_PAGE TEXT_
::::::
In this post, I’ll walk you through how to create an event-driven Node.js app in TypeScript. We will start with a traditional application and then take the steps needed make the services loosely coupled by making them communicate through Pub/Sub.

We will look at how run the application locally but also how to go about getting an event-driven app deployed to the cloud.

Video version:

The application

The application we will be looking at is an uptime monitoring system. We have a list of websites to monitor and a CronJob for checking every site and seeing if they are reachable or not, our application will send a notification if any of the statuses changes. The status of a newly added site will be unknown until the CronJob has checked the status of the site. This is one of the things we want to change when making our application event-driven.

uptime app

Here is the full code of the finished application: https://github.com/encoredev/examples/tree/main/ts/uptime

Architecture

Here we have two architectural digrams, on the left side is our current system and on the right is how we want it to look when we are done.

architectural digrams

In our current state, you can see that we have four services: frontend, monitor, site and slack. The filled in arrows indicate that the monitor service are calling endpoints in both the site and slack services, the monitor service has a hard dependency on those two services. We can also see that both the monitor and the site services has databases. The monitor service is the one that has the CronJob which checks the status of each site once every hour.

So, we want to introduce a site.added topic that we can publish to from the site service whenever we add a new site. We will subscribe to the site.added topic in the monitor service and then ping the website to check the status when a new site is added.

We will also want to remove the hard dependency between the monitor and the slack service by introducing a uptime-transition topic.

Benefits

Before we continue, let’s talk about why it’s a good idea to make these changes to our system.

  • By making these changes we make our services more loosely coupled, which almost always is a good thing. The monitor service does no longer need to know that the slack service even exists and the site service can remain independent of the monitor service.

  • The slack service can now be offline without affecting the monitor service. And then when it gets back online it will just read from the event queue and pick up where it left off. Are system is therefore more robust.

  • Both the monitor and slack service are now dependent on an abstraction rather than each other, this is called Dependency Inversion. This allows us to replace or add other notification channels like discord or email without needing to make changes to to the monitor service.
::::::
_TASKS TO COMPLETE_
1. In the event-driven app post, how often does the monitor service's CronJob check the status of each site?
2. From the event-driven app post, extract the passage starting with "Here we have" and going on through "once every hour.".
3. Extend the event-driven app post, picking up right after its final sentence.
The rows after the event-driven app post are separate material.
::::::
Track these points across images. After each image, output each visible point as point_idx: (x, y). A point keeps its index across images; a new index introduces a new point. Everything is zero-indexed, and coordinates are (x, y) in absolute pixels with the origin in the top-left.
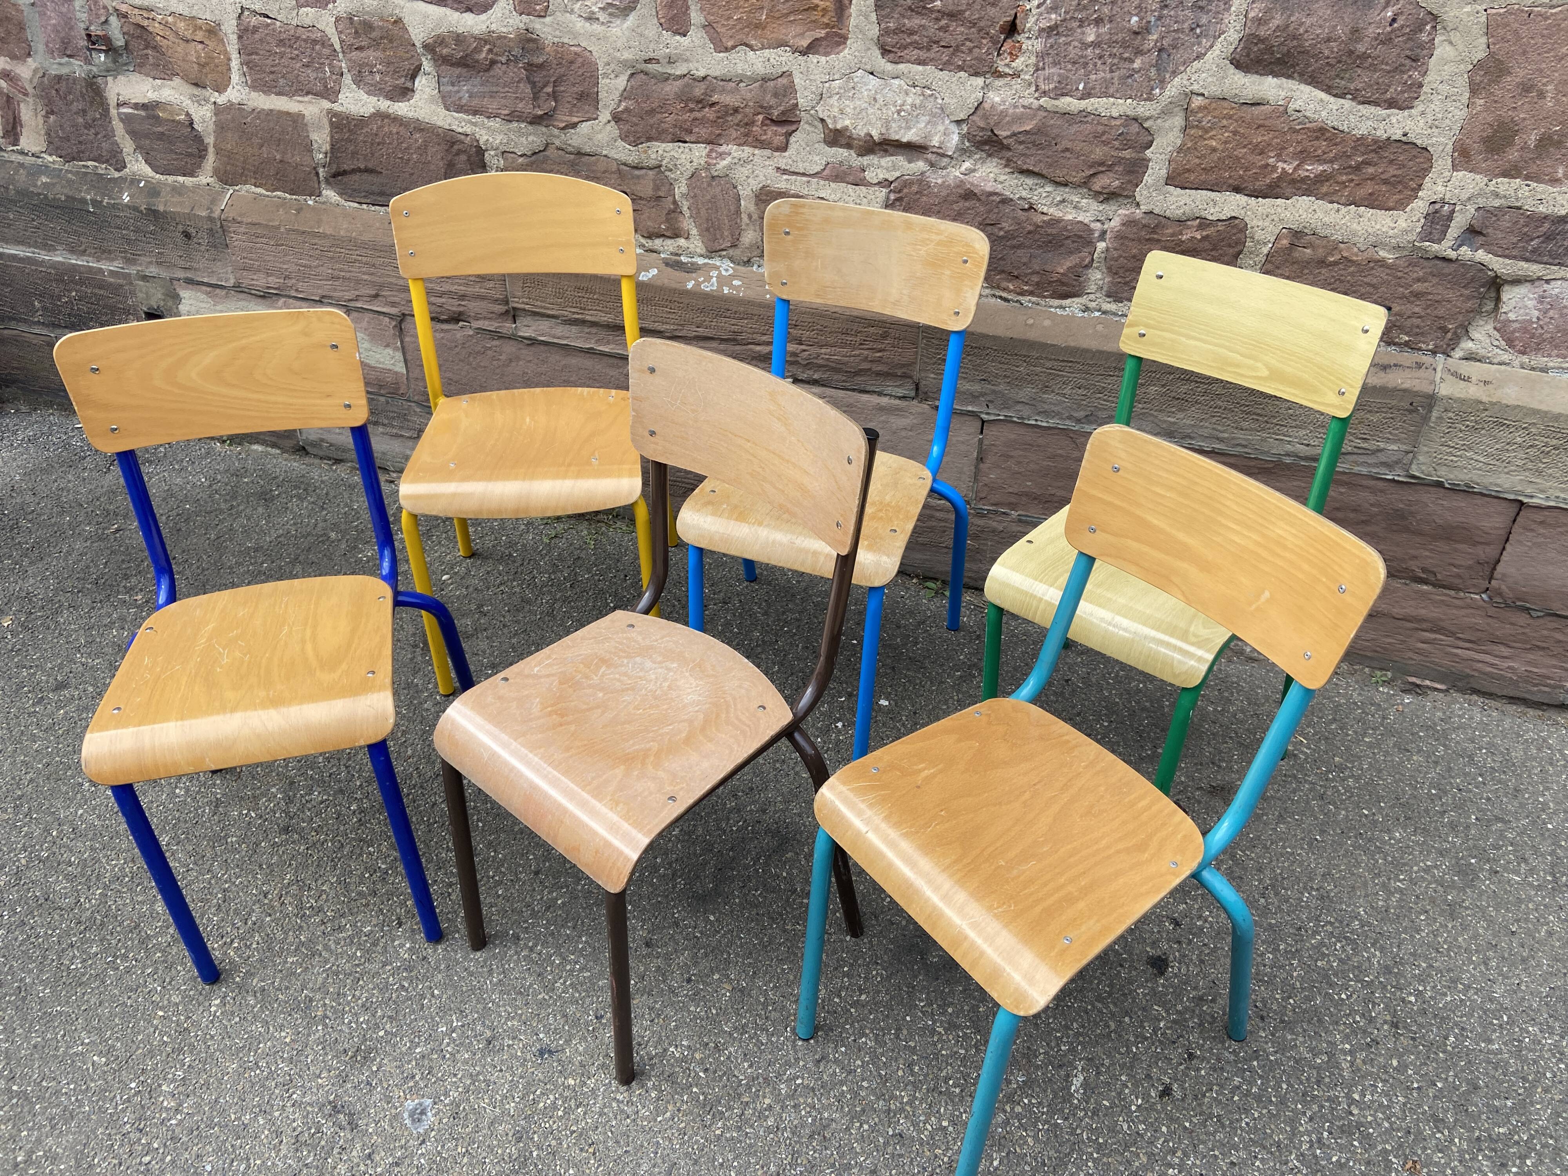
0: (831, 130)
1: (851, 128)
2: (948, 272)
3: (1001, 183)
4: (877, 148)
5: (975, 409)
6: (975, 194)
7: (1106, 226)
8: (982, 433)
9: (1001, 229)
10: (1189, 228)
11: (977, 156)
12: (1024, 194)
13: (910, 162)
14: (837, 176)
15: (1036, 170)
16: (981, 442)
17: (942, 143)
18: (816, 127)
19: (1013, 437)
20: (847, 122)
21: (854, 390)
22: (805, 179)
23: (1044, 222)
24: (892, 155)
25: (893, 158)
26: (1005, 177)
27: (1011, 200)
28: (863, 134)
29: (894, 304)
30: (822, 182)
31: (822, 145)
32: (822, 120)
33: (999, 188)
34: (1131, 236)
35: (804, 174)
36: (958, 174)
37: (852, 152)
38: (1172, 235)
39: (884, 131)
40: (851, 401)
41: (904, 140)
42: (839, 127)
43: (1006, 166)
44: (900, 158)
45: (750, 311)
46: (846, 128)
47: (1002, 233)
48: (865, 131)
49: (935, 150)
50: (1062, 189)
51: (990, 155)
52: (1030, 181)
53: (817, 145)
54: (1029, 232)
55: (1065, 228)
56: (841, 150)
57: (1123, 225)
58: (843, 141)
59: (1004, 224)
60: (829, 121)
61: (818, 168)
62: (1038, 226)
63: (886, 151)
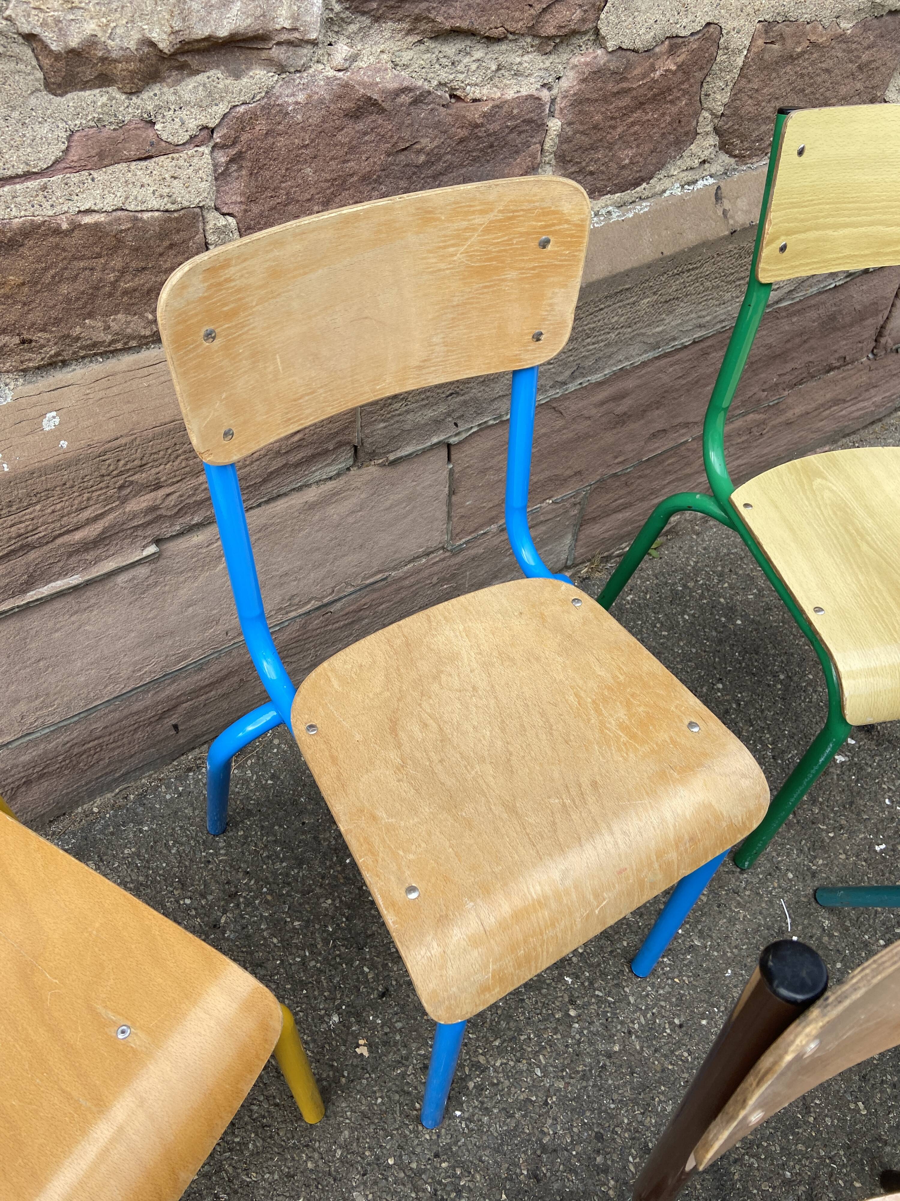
0: (57, 56)
1: (103, 37)
2: (513, 274)
3: (406, 66)
4: (163, 67)
5: (442, 438)
6: (375, 103)
7: (555, 91)
8: (449, 459)
9: (419, 152)
10: (658, 57)
11: (353, 28)
12: (444, 75)
13: (237, 77)
14: (101, 155)
15: (464, 25)
16: (451, 472)
17: (295, 18)
18: (18, 60)
19: (490, 444)
20: (90, 27)
21: (259, 505)
22: (33, 184)
23: (484, 115)
24: (198, 72)
25: (201, 78)
26: (411, 54)
27: (429, 93)
28: (133, 46)
29: (419, 368)
30: (75, 178)
31: (45, 97)
32: (30, 38)
33: (405, 78)
34: (595, 96)
35: (28, 176)
36: (331, 73)
37: (113, 91)
38: (644, 76)
39: (177, 25)
40: (263, 521)
41: (223, 33)
42: (74, 42)
43: (409, 32)
44: (215, 73)
45: (39, 488)
46: (92, 42)
47: (422, 158)
48: (136, 36)
49: (284, 37)
50: (496, 47)
51: (377, 19)
52: (450, 49)
53: (33, 101)
54: (461, 141)
55: (510, 116)
56: (88, 95)
57: (584, 80)
58: (89, 74)
59: (424, 141)
60: (49, 37)
61: (55, 151)
62: (477, 126)
63: (182, 67)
::::::
_TASK-BY-TASK ANSWERS_
1. Once every hour.

2.
Here we have two architectural digrams, on the left side is our current system and on the right is how we want it to look when we are done.

architectural digrams

In our current state, you can see that we have four services: frontend, monitor, site and slack. The filled in arrows indicate that the monitor service are calling endpoints in both the site and slack services, the monitor service has a hard dependency on those two services. We can also see that both the monitor and the site services has databases. The monitor service is the one that has the CronJob which checks the status of each site once every hour.

3.
Pitfalls

But making a system event-driven is not always a good idea. Here are some things to watch out for:

  • It’s not an all or nothing approach! Just use Pub/Sub in places where it’s a great fit. There is no need to be dogmatic about this. Please don’t be dogmatic… WOFF!🐶

  • Simply replacing traditional API calls with events isn’t enough. There are essential concepts to understand when working with asynchronous queues, particularly Eventual Consistency and Idempotency. Take the time to learn about these ideas. Trust me, you will thank me later.

  • An event-driven system is more complex. You have more components you need to build and there are additional infrastructure requirements. Using the right tools for the job is super duper important. Debugging problems and managing your environments will be really frustrating if you don’t have the right tools.

And that is why we will be using Encore.ts to build our event-driven application. Encore.ts is an Open Source framework that is specifically designed to make it easier to build robust and type-safe distributed systems with TypeScript, exactly like the event-driven backend we’re going to build today. And it has a lot of useful built-in tools to make the development experience smoother, like a local development dashboard which we’ll look at a little later.

Now, let’s look at some code.

Adding our Pub/Sub topic

From a code perspective, a service is just another folder in your repo when working with Encore. You will most likely end up with a lot of services when building an event-driven application, so creating new services needs to be easy. This is one of the reasons why Encore is a great fit for this kind of application.

Let’s start by looking at the site service.

import { api } from "encore.dev/api";
import { SQLDatabase } from "encore.dev/storage/sqldb";
import knex from "knex";

// Site describes a monitored site.
export interface Site {
  id: number;
  url: string;
}

export interface AddParams {
  url: string;
}

// Add a new site to the list of monitored websites.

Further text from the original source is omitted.